- Given data
◆ ◆ ◆ ◆

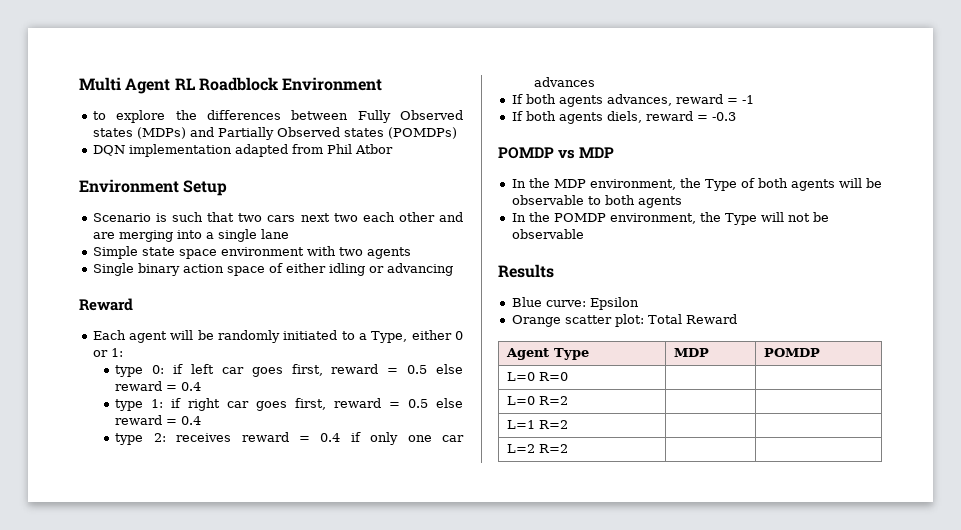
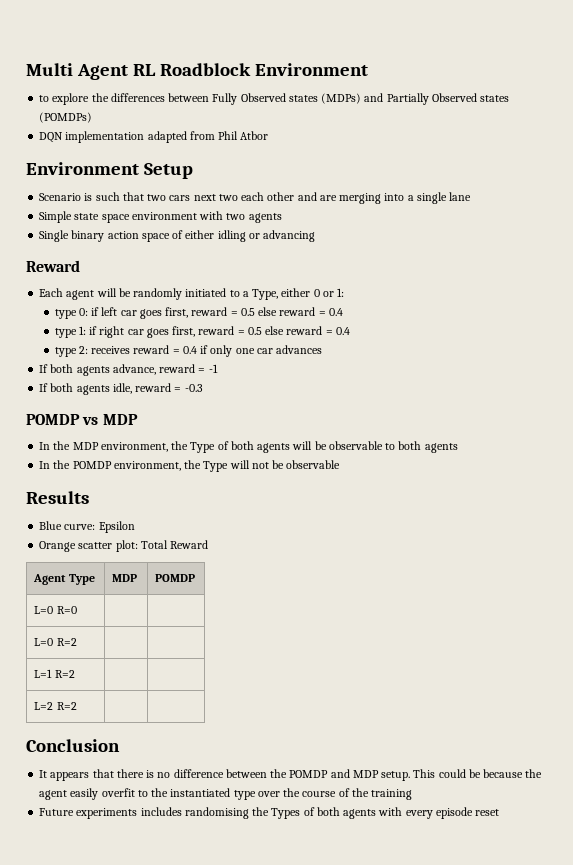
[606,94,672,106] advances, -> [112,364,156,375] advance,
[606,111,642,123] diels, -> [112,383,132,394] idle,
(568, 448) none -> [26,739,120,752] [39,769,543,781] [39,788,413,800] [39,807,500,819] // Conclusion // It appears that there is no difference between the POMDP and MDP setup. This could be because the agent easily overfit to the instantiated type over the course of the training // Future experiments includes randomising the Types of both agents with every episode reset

◆ ◆ ◆ ◆

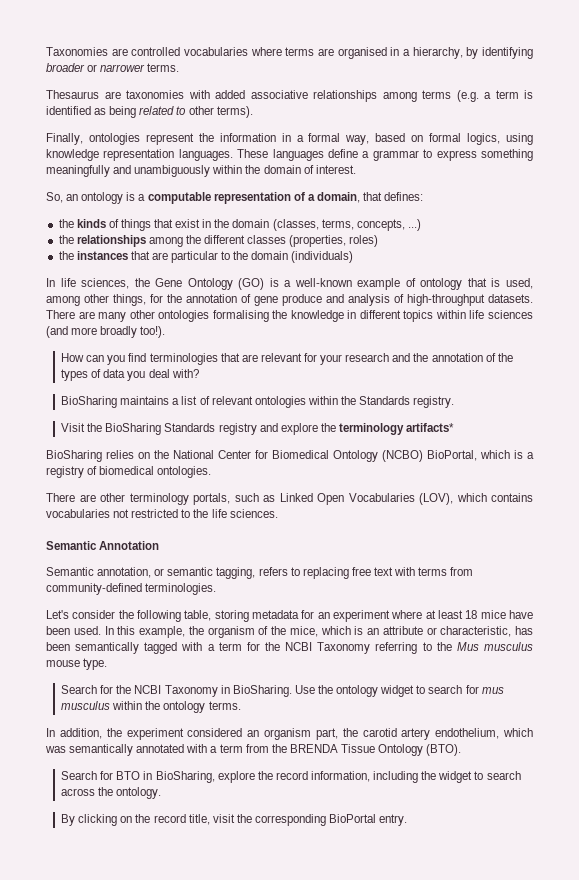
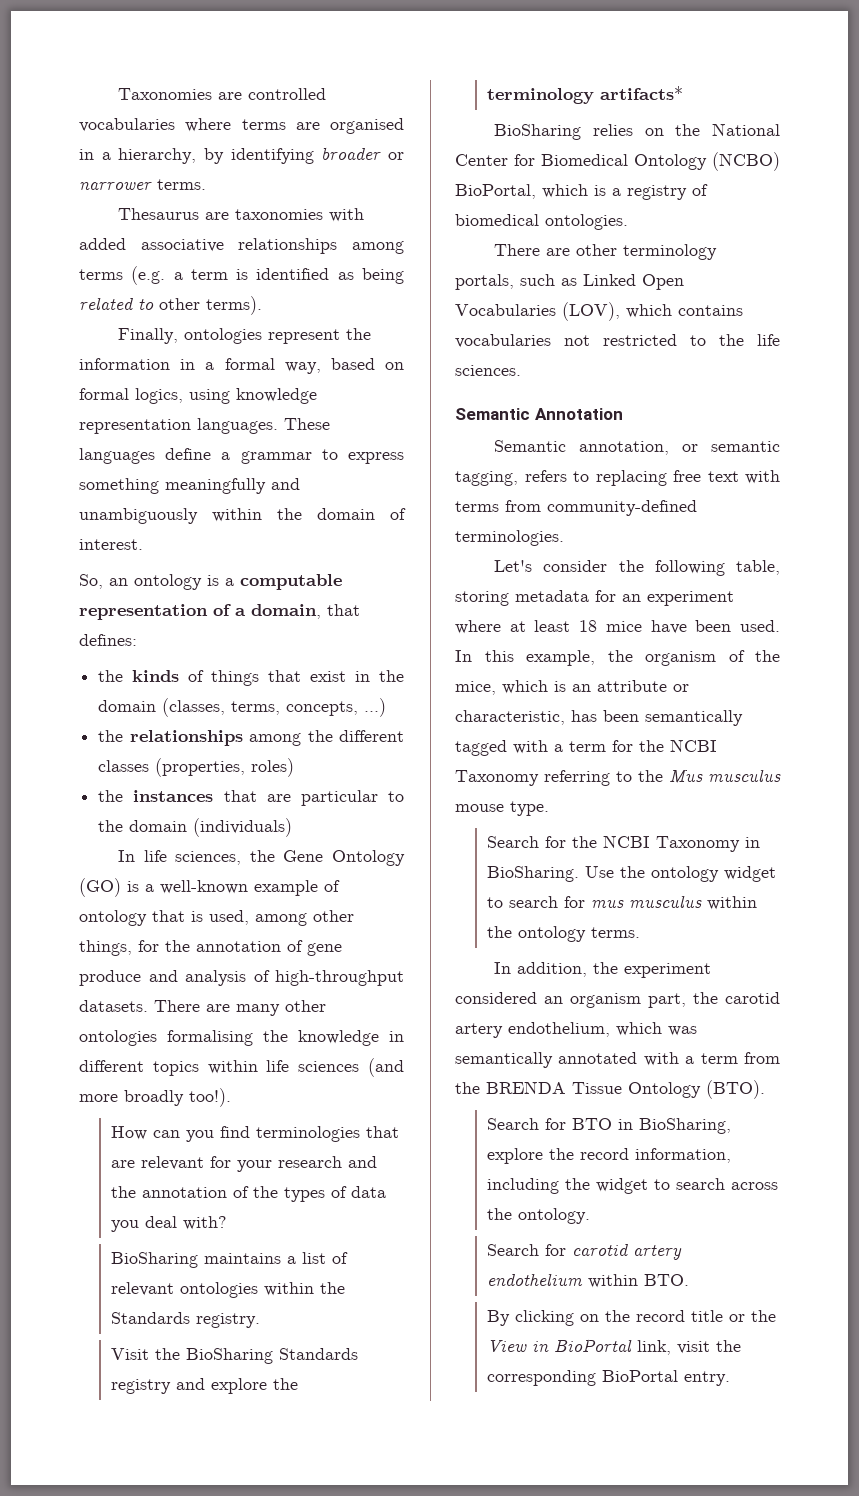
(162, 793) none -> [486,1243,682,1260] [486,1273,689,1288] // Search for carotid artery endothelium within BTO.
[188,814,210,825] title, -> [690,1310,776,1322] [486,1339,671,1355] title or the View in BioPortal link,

◆ ◆ ◆ ◆

- Written task
Set down precisely the lines above between the line holding "[606,111,642,123] diels, ->" and the line holding "(568, 448) none", inclusive, and nothing beyond them.

- Task result
[606,111,642,123] diels, -> [112,383,132,394] idle,
(568, 448) none -> [26,739,120,752] [39,769,543,781] [39,788,413,800] [39,807,500,819] // Conclusion // It appears that there is no difference between the POMDP and MDP setup. This could be because the agent easily overfit to the instantiated type over the course of the training // Future experiments includes randomising the Types of both agents with every episode reset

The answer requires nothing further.